Our Daily Bread: COVID-19 Resilience
Since its inception in 2008, The Keiskamma Canada Foundation has partnered with the Keiskamma Trust, a grassroots organization in the Eastern Cape of South Africa. With support from Keiskamma Canada, The Keiskamma Trust continues its important work in the communities in the Eastern Cape that still struggle in the face of endemic poverty, social injustice, and the HIV/AIDS pandemic.
Though the country is currently in lockdown, with very little notice the Keiskamma Trust was able to help vulnerable community members prepare for isolation, and have been in contact with health authorities since the beginning of the epidemic, assisting with raising awareness, and distributing food hampers and essential sanitization supplies.
Building resilience through art
The Keiskamma Art Project in the village of Hamburg, Eastern Cape, has been a voice for vulnerable communities living alongside the Keiskamma River for twenty years. The Art Project is known for communicating the realities of life with HIV/AIDS, the effects of poverty, but also the effects of hope, in their communities.
COVID-19 threatens the critical livelihoods that the Art Project has been able to provide. In the past few months, in the villages where the women come from who work for the project, work has been impossible, hunger has escalated, and breadwinners have been unable to earn their small, but vital incomes. Local governments and the health system is overwhelmed by the crisis and even food, a most basic human right, is not reaching remote communities like Hamburg.
Their response to COVID-19 is not about struggle, but resilience.
They, and we as their partners in Canada, are asking you to join with us in creating a monumental artwork in response to this crisis that will also provide a livelihood for 55 breadwinners, per month, for six months.
“The process will be split into phases. This first month is a research phase where we are collecting experiences from before and during lockdown, and how we are adapting to this new situation.
‘We will combine illustrations that mirror our experiences in our villages, but also statistics and announcements we have heard in the news, and what we are affected by in neighboring cities. We are still developing our visual language for this tapestry and sharing information as we work towards our imagery,’ say representatives of the Keiskamma Art Project.
The 55 artists involved in the creation of the tapestry don’t want to rush through the process of creating the Covid-19 piece. ‘We want the making of our tapestry to be integrated into our lives, to support us and inspire us during this time.’
Back in 2004, the Keiskamma Altarpiece came about in a similar fashion.
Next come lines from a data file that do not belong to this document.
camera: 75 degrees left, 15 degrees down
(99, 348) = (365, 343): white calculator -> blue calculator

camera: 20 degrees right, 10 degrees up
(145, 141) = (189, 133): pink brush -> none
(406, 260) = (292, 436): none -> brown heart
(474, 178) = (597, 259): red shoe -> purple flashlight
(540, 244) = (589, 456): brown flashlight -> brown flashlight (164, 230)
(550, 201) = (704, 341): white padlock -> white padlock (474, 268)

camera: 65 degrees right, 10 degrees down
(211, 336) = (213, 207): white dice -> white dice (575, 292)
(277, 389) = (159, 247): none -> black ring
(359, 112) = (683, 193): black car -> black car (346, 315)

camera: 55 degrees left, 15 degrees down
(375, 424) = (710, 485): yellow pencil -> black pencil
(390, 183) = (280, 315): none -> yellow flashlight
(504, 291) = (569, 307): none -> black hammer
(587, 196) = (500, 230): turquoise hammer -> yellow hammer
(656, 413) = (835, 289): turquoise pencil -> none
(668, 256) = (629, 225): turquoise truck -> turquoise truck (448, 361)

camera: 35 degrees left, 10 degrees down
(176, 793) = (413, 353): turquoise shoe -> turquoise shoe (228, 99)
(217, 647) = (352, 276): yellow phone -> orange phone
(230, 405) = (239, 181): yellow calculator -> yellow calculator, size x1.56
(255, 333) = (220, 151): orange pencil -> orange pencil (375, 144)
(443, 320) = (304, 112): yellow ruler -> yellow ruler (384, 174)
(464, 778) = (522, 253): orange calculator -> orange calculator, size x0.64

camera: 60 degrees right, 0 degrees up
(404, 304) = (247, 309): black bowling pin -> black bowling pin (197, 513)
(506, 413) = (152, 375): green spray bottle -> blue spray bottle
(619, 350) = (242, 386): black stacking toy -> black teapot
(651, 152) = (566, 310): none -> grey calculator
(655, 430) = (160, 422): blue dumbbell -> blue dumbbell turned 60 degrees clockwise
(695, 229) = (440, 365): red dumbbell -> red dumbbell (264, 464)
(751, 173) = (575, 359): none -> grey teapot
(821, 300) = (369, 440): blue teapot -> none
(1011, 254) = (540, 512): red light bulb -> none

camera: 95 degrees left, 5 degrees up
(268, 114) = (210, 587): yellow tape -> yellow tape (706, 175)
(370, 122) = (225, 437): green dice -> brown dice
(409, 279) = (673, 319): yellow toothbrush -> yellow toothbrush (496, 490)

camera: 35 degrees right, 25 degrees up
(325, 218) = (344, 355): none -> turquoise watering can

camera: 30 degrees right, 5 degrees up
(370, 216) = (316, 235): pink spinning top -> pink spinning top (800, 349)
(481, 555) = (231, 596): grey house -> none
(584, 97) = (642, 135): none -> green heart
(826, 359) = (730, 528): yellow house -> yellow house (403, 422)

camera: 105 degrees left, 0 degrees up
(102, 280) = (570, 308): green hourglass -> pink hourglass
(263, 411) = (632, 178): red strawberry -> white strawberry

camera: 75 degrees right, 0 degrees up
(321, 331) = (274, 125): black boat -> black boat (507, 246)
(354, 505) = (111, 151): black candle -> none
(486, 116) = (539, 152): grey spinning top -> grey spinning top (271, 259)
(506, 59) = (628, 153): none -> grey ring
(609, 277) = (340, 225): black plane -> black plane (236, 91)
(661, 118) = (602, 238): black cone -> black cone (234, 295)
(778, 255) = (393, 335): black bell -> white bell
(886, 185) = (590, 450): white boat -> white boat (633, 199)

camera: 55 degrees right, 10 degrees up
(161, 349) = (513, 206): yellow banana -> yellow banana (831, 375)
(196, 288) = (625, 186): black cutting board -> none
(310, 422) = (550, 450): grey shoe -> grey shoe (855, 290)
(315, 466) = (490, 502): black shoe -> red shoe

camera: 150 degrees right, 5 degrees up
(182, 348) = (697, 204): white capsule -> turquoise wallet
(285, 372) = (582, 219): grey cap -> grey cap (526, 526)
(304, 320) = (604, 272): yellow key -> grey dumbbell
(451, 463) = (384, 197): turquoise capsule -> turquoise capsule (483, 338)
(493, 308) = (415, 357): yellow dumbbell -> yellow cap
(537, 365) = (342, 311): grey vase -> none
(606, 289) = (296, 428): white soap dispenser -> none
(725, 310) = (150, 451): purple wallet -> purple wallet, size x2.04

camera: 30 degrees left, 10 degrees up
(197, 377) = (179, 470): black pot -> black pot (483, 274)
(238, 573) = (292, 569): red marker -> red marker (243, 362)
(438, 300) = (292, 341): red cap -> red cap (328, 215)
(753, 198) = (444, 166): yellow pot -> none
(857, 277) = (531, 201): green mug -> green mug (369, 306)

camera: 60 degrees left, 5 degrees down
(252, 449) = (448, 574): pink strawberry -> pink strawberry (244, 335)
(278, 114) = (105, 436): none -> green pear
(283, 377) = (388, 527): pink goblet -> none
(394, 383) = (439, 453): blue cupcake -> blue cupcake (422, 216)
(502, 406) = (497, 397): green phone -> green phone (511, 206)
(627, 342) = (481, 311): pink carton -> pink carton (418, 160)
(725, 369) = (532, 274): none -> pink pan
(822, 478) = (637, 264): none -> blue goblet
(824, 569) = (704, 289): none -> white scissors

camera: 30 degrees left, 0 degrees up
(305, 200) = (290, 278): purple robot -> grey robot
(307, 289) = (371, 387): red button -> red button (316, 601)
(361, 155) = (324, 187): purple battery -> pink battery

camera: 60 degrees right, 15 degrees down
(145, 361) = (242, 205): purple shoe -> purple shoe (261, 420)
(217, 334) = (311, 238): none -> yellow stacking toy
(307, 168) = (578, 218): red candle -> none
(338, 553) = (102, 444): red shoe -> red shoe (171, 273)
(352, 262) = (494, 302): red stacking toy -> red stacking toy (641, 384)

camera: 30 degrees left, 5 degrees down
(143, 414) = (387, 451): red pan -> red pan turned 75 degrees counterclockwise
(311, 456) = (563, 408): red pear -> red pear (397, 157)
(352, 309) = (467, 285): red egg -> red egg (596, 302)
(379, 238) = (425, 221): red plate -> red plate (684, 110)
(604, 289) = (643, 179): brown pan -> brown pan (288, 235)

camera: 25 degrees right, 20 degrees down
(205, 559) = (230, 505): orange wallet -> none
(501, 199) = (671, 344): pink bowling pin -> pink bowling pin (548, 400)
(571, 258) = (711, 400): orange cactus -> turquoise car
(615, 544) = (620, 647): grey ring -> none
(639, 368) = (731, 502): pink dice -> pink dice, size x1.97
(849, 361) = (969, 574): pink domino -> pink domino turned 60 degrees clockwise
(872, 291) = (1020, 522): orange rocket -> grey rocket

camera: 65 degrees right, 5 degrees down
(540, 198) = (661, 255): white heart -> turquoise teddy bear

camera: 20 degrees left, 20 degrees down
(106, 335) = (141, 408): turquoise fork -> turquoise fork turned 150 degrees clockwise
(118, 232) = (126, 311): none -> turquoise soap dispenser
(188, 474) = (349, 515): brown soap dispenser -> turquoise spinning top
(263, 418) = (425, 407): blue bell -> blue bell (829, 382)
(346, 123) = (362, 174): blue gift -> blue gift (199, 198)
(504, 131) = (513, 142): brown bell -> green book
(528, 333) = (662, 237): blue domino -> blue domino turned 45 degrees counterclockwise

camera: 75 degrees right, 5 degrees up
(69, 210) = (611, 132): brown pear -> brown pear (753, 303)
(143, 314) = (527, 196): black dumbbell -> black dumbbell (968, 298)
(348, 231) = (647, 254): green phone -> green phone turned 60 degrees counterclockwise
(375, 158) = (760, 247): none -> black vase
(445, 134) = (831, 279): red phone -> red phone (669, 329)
The three-panel artwork combined embroidery, beadwork and photographs depicting various situations of life in a community that was highly affected by HIV/Aids. The first panel of embroidery shows elders and children mourning loved ones who lost their lives to Aids-related illness, the second panel door opens to a vibrant life of abundance that is untainted by the threat of death.
As fate would have it, antiretroviral drugs first became available in South Africa during the time when it was being sewn and it’s said that the hopefulness that came with seeing actual recoveries was stitched into the work. On the third panel are two life-sized photographs of local grandmothers with their grandchildren, which represents the strength of grandparents who had to look after orphaned children. The outer panels show scenes of tranquillity around the Keiskamma River and mountains, on which the artists memorialised relatives who had passed away.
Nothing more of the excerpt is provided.